The problem:
Up to and including the line containing "Learning organization: come attuarla?", please reproduce the lines of the listing below, starting from the top.
- Opening Delimiter -
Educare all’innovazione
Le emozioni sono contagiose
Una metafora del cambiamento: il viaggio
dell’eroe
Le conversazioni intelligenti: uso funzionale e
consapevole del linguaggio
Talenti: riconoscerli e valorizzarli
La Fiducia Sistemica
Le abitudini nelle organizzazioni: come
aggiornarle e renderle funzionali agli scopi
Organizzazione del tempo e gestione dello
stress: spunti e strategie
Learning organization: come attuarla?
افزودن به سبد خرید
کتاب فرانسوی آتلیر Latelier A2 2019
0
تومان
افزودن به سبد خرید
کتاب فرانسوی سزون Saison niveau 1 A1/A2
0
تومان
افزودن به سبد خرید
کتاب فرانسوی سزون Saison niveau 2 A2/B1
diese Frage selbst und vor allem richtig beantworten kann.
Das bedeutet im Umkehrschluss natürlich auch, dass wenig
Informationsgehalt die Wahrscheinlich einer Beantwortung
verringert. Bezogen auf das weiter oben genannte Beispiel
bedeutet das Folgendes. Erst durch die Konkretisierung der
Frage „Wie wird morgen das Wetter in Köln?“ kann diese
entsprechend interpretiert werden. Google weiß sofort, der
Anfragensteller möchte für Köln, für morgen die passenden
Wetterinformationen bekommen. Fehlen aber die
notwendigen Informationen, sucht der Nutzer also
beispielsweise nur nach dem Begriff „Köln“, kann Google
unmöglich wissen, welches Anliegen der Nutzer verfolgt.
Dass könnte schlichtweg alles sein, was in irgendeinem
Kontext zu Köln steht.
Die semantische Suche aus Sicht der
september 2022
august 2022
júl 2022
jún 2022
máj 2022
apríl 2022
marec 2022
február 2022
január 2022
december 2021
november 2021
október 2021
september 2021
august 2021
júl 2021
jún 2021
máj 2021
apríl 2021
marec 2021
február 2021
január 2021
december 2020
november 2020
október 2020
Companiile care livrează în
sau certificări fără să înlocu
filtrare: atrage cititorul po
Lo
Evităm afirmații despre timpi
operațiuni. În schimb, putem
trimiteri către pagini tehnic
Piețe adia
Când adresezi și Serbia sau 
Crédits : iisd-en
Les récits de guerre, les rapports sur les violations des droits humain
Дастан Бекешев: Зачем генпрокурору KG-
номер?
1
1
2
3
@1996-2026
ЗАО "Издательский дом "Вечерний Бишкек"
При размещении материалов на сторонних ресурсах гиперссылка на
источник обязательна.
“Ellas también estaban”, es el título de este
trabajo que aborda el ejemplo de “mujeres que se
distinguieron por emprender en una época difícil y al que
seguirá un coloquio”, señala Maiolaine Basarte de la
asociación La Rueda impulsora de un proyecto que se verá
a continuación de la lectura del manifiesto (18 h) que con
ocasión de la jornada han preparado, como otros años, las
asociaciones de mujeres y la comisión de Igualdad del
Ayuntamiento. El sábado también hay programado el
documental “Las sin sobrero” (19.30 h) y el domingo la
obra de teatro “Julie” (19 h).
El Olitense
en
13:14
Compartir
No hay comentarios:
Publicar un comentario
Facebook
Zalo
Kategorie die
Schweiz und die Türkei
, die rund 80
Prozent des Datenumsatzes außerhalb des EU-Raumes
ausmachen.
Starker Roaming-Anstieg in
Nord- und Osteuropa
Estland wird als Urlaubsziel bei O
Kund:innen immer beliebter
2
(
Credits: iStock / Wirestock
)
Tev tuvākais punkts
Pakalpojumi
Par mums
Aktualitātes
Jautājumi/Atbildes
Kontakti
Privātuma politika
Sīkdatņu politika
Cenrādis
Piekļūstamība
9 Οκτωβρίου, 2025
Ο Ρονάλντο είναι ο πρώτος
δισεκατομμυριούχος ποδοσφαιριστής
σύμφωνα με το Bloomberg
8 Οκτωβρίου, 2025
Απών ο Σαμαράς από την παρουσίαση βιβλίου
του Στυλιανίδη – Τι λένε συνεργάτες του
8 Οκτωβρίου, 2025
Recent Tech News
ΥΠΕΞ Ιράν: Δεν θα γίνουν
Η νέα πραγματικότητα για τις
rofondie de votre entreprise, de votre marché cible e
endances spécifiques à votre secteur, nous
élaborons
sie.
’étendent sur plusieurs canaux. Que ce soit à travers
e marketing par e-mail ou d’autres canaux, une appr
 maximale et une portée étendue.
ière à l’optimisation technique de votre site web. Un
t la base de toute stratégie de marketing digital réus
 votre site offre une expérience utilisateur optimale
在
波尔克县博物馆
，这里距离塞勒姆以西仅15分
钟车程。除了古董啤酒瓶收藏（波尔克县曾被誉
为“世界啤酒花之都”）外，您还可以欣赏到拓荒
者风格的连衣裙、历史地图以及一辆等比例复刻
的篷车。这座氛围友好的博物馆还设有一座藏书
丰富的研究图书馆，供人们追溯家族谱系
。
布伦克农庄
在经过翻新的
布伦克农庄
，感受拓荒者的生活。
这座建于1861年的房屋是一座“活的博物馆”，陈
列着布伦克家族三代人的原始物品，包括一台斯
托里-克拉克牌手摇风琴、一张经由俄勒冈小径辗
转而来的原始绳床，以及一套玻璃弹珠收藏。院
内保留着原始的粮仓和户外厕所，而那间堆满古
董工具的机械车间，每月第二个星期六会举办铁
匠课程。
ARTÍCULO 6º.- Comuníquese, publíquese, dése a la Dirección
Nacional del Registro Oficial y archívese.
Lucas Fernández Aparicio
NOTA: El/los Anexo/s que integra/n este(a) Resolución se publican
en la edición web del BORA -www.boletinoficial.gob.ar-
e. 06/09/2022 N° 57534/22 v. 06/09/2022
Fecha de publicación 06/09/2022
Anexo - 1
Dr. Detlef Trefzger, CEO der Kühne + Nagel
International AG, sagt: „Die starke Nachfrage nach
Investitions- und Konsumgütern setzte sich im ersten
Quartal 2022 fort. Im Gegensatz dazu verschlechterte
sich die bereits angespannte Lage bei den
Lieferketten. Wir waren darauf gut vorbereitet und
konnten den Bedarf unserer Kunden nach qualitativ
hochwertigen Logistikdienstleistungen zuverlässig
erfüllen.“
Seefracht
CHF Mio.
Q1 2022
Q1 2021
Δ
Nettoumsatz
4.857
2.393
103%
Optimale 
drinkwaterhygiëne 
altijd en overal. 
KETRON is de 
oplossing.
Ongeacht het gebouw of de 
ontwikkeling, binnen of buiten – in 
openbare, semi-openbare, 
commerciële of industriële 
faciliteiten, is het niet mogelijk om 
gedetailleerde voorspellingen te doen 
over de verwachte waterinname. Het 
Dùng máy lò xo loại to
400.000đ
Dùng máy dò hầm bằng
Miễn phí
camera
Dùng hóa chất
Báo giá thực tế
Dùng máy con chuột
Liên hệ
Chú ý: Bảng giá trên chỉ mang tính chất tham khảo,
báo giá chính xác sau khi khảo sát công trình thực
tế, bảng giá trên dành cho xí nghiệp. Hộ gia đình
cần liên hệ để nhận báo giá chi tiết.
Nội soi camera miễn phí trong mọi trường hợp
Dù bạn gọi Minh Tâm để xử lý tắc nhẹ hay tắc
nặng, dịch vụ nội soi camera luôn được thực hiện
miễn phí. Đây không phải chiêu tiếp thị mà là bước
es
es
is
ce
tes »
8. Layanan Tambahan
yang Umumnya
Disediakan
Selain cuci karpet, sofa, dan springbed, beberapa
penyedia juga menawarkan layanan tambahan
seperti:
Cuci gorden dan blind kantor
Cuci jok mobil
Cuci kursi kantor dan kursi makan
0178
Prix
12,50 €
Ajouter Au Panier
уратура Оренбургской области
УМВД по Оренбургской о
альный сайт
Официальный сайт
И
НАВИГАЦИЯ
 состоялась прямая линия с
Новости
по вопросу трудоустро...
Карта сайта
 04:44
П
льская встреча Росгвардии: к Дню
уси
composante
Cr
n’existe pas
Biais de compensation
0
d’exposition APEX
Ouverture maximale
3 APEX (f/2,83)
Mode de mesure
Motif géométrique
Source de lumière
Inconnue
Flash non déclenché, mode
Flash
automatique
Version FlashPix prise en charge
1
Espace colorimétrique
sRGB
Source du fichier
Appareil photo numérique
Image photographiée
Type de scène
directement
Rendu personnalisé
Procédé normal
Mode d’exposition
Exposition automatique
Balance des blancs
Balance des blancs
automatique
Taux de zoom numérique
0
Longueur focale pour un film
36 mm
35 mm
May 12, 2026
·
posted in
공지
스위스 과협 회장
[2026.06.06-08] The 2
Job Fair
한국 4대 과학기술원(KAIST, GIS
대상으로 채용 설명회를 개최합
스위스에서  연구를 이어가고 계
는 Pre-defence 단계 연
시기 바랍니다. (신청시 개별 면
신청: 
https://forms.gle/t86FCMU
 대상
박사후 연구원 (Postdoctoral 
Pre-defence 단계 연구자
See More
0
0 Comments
- Closing Delimiter -
Task output:
Educare all’innovazione
Le emozioni sono contagiose
Una metafora del cambiamento: il viaggio
dell’eroe
Le conversazioni intelligenti: uso funzionale e
consapevole del linguaggio
Talenti: riconoscerli e valorizzarli
La Fiducia Sistemica
Le abitudini nelle organizzazioni: come
aggiornarle e renderle funzionali agli scopi
Organizzazione del tempo e gestione dello
stress: spunti e strategie
Learning organization: come attuarla?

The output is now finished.